**TRAVAIL À FAIRE**
[A] Répondez aux questions suivantes sur le récit de la rencontre à Monop :
(i) Quel jour de la semaine la maraîchère vend-elle ses fraises sur le marché ?
(ii) Qu'est-ce qui entoure le visage de la femme rencontrée au supermarché ?
(iii) Que tient cette femme dans ses mains ?
[B] Recopiez un passage du récit de la rencontre à Monop : commencez aux mots « Levure, épistaxis, et » et arrêtez-vous après « disposés à converser. ».
[C] Prolongez le récit de la rencontre à Monop à partir de l'endroit où il s'interrompt.

**EXTRAIT CHOISI**
============================================================

Levure, épistaxis, et le cheesecake de Rose Bakery
J'aime bien échanger quelques mots avec les gens que je croise dans le train, ou à la caisse du supermarché, ou autour de l'étal de la maraîchère qui vend des fraises délicieuses tous les mercredis matins, sur le marché de la place Saint Germain, à condition bien entendu que les gens se montrent disposés à converser.
A Monop, on fait souvent de drôles de rencontres. Plusieurs personnes de mon entourage aiment à dire que c'est un supermarché bourgeois, ce qu'une observation attentive des files d'attente aux caisses démentirait assez aisément. Un soir, alors que je m'apprêtais à choisir des tablettes de chocolat, je suis interrompue dans ma gourmande réflexion par une femme dont je ne distingue d'abord que le fichu délavé qui entoure son visage et les montures épaisses de ses lunettes. Elle tient sans ses mains ridées aux ongles noirs deux paquets de levure et me demande d'une voix inquiète: "Vous savez faire les gâteaux vous?" Comme je suis très imbue de ma personne, j'ai dit:"Ah oui oui bien sûr. Je sais faire du gâteau au double yaourt, de la pizza au chocolat, du brownie au creamcheese, de l'upside down tatin cake aux pommes... D'ailleurs vous connaissez Annie Bell et Nigella Lawson?"
Mais non.
J'ai juste dit: "Euh oui... Je peux vous aider?"

============================================================

**LISTE DES ITEMS**
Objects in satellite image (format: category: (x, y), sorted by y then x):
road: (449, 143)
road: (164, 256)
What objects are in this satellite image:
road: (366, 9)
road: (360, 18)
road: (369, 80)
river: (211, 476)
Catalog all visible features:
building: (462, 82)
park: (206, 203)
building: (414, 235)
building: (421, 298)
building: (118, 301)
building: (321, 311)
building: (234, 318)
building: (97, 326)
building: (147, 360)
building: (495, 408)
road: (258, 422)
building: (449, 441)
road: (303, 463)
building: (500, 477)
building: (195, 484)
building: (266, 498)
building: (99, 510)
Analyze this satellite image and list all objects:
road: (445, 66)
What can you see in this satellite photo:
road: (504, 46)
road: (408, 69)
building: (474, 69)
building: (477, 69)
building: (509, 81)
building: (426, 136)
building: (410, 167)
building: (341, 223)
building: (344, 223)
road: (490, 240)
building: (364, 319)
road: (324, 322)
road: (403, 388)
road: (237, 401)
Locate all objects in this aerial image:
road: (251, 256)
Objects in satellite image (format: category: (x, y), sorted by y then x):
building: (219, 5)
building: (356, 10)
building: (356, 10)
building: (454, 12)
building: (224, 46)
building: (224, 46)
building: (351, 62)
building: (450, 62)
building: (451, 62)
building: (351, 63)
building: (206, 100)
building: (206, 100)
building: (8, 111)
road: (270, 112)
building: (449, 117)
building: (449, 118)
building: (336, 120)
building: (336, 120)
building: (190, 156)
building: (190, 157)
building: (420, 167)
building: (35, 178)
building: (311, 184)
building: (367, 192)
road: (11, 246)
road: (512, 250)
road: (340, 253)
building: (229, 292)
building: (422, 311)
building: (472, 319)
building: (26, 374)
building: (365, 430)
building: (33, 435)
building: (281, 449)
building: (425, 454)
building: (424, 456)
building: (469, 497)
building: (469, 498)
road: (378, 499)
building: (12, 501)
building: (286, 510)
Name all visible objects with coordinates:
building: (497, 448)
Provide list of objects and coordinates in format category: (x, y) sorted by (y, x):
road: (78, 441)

============================================================

**RÉPONSES**
[A]
(i) Le mercredi matin.
(ii) Un fichu délavé.
(iii) Deux paquets de levure.

[B]
Levure, épistaxis, et le cheesecake de Rose Bakery
J'aime bien échanger quelques mots avec les gens que je croise dans le train, ou à la caisse du supermarché, ou autour de l'étal de la maraîchère qui vend des fraises délicieuses tous les mercredis matins, sur le marché de la place Saint Germain, à condition bien entendu que les gens se montrent disposés à converser.

[C]
En fait, elle voulait juste savoir le différence qu'il existait entre les deux sachets de levure qu'elle me tend. Je jette un oeil et je lui explique qu'il s'agit pour l'un de levure classique et que l'autre promet des effets miraculeux sur la longévité du moelleux des gâteaux grâce à diverses molécules chimiques. Elle me dit gravement: "Mais vous, vous, qu'est-ce que vous prenez?" Le ton important qu'elle emploie pour cette simple question me fait l'observer un peu mieux et je constate que son regard, derrière les gros verres, est terriblement angoissé pour un sujet aussi léger qu'un peu de poudre à lever. Je lui dit que la levure classique est très bien et, après un rapide coup d'oeil aux prix, qu'elle est aussi bien moins cher. Elle saisit alors mon poignet et demande fiévreusement: "Mais est-ce que les gâteaux seront bons?" Comme je suis un peu décontenancée et que je réfléchis une seconde avant de répondre, elle enchaîne et je comprends mieux. Pendant deux bonnes minutes elle parlera sans s'interrompre de sa nièce, de la marche à quatre pattes, du gâteau d'anniversaire, je ne me souviens plus exactement de tout parce que ça va très très vite et que ça part dans tous les sens, je me souviens mieux de son regard, inquiet, qui semblait voir des choses qui pour moi restent invisibles. Au terme de sa logorrhée insensée, je lui ai juste redis posément qu'elle ferait bien de prendre la levure classique, qu'elle ne devait pas s'inquiéter, son gâteau serait sûrement délicieux. Elle a reposé l'autre sachet et a tourné les talons sans autre commentaire.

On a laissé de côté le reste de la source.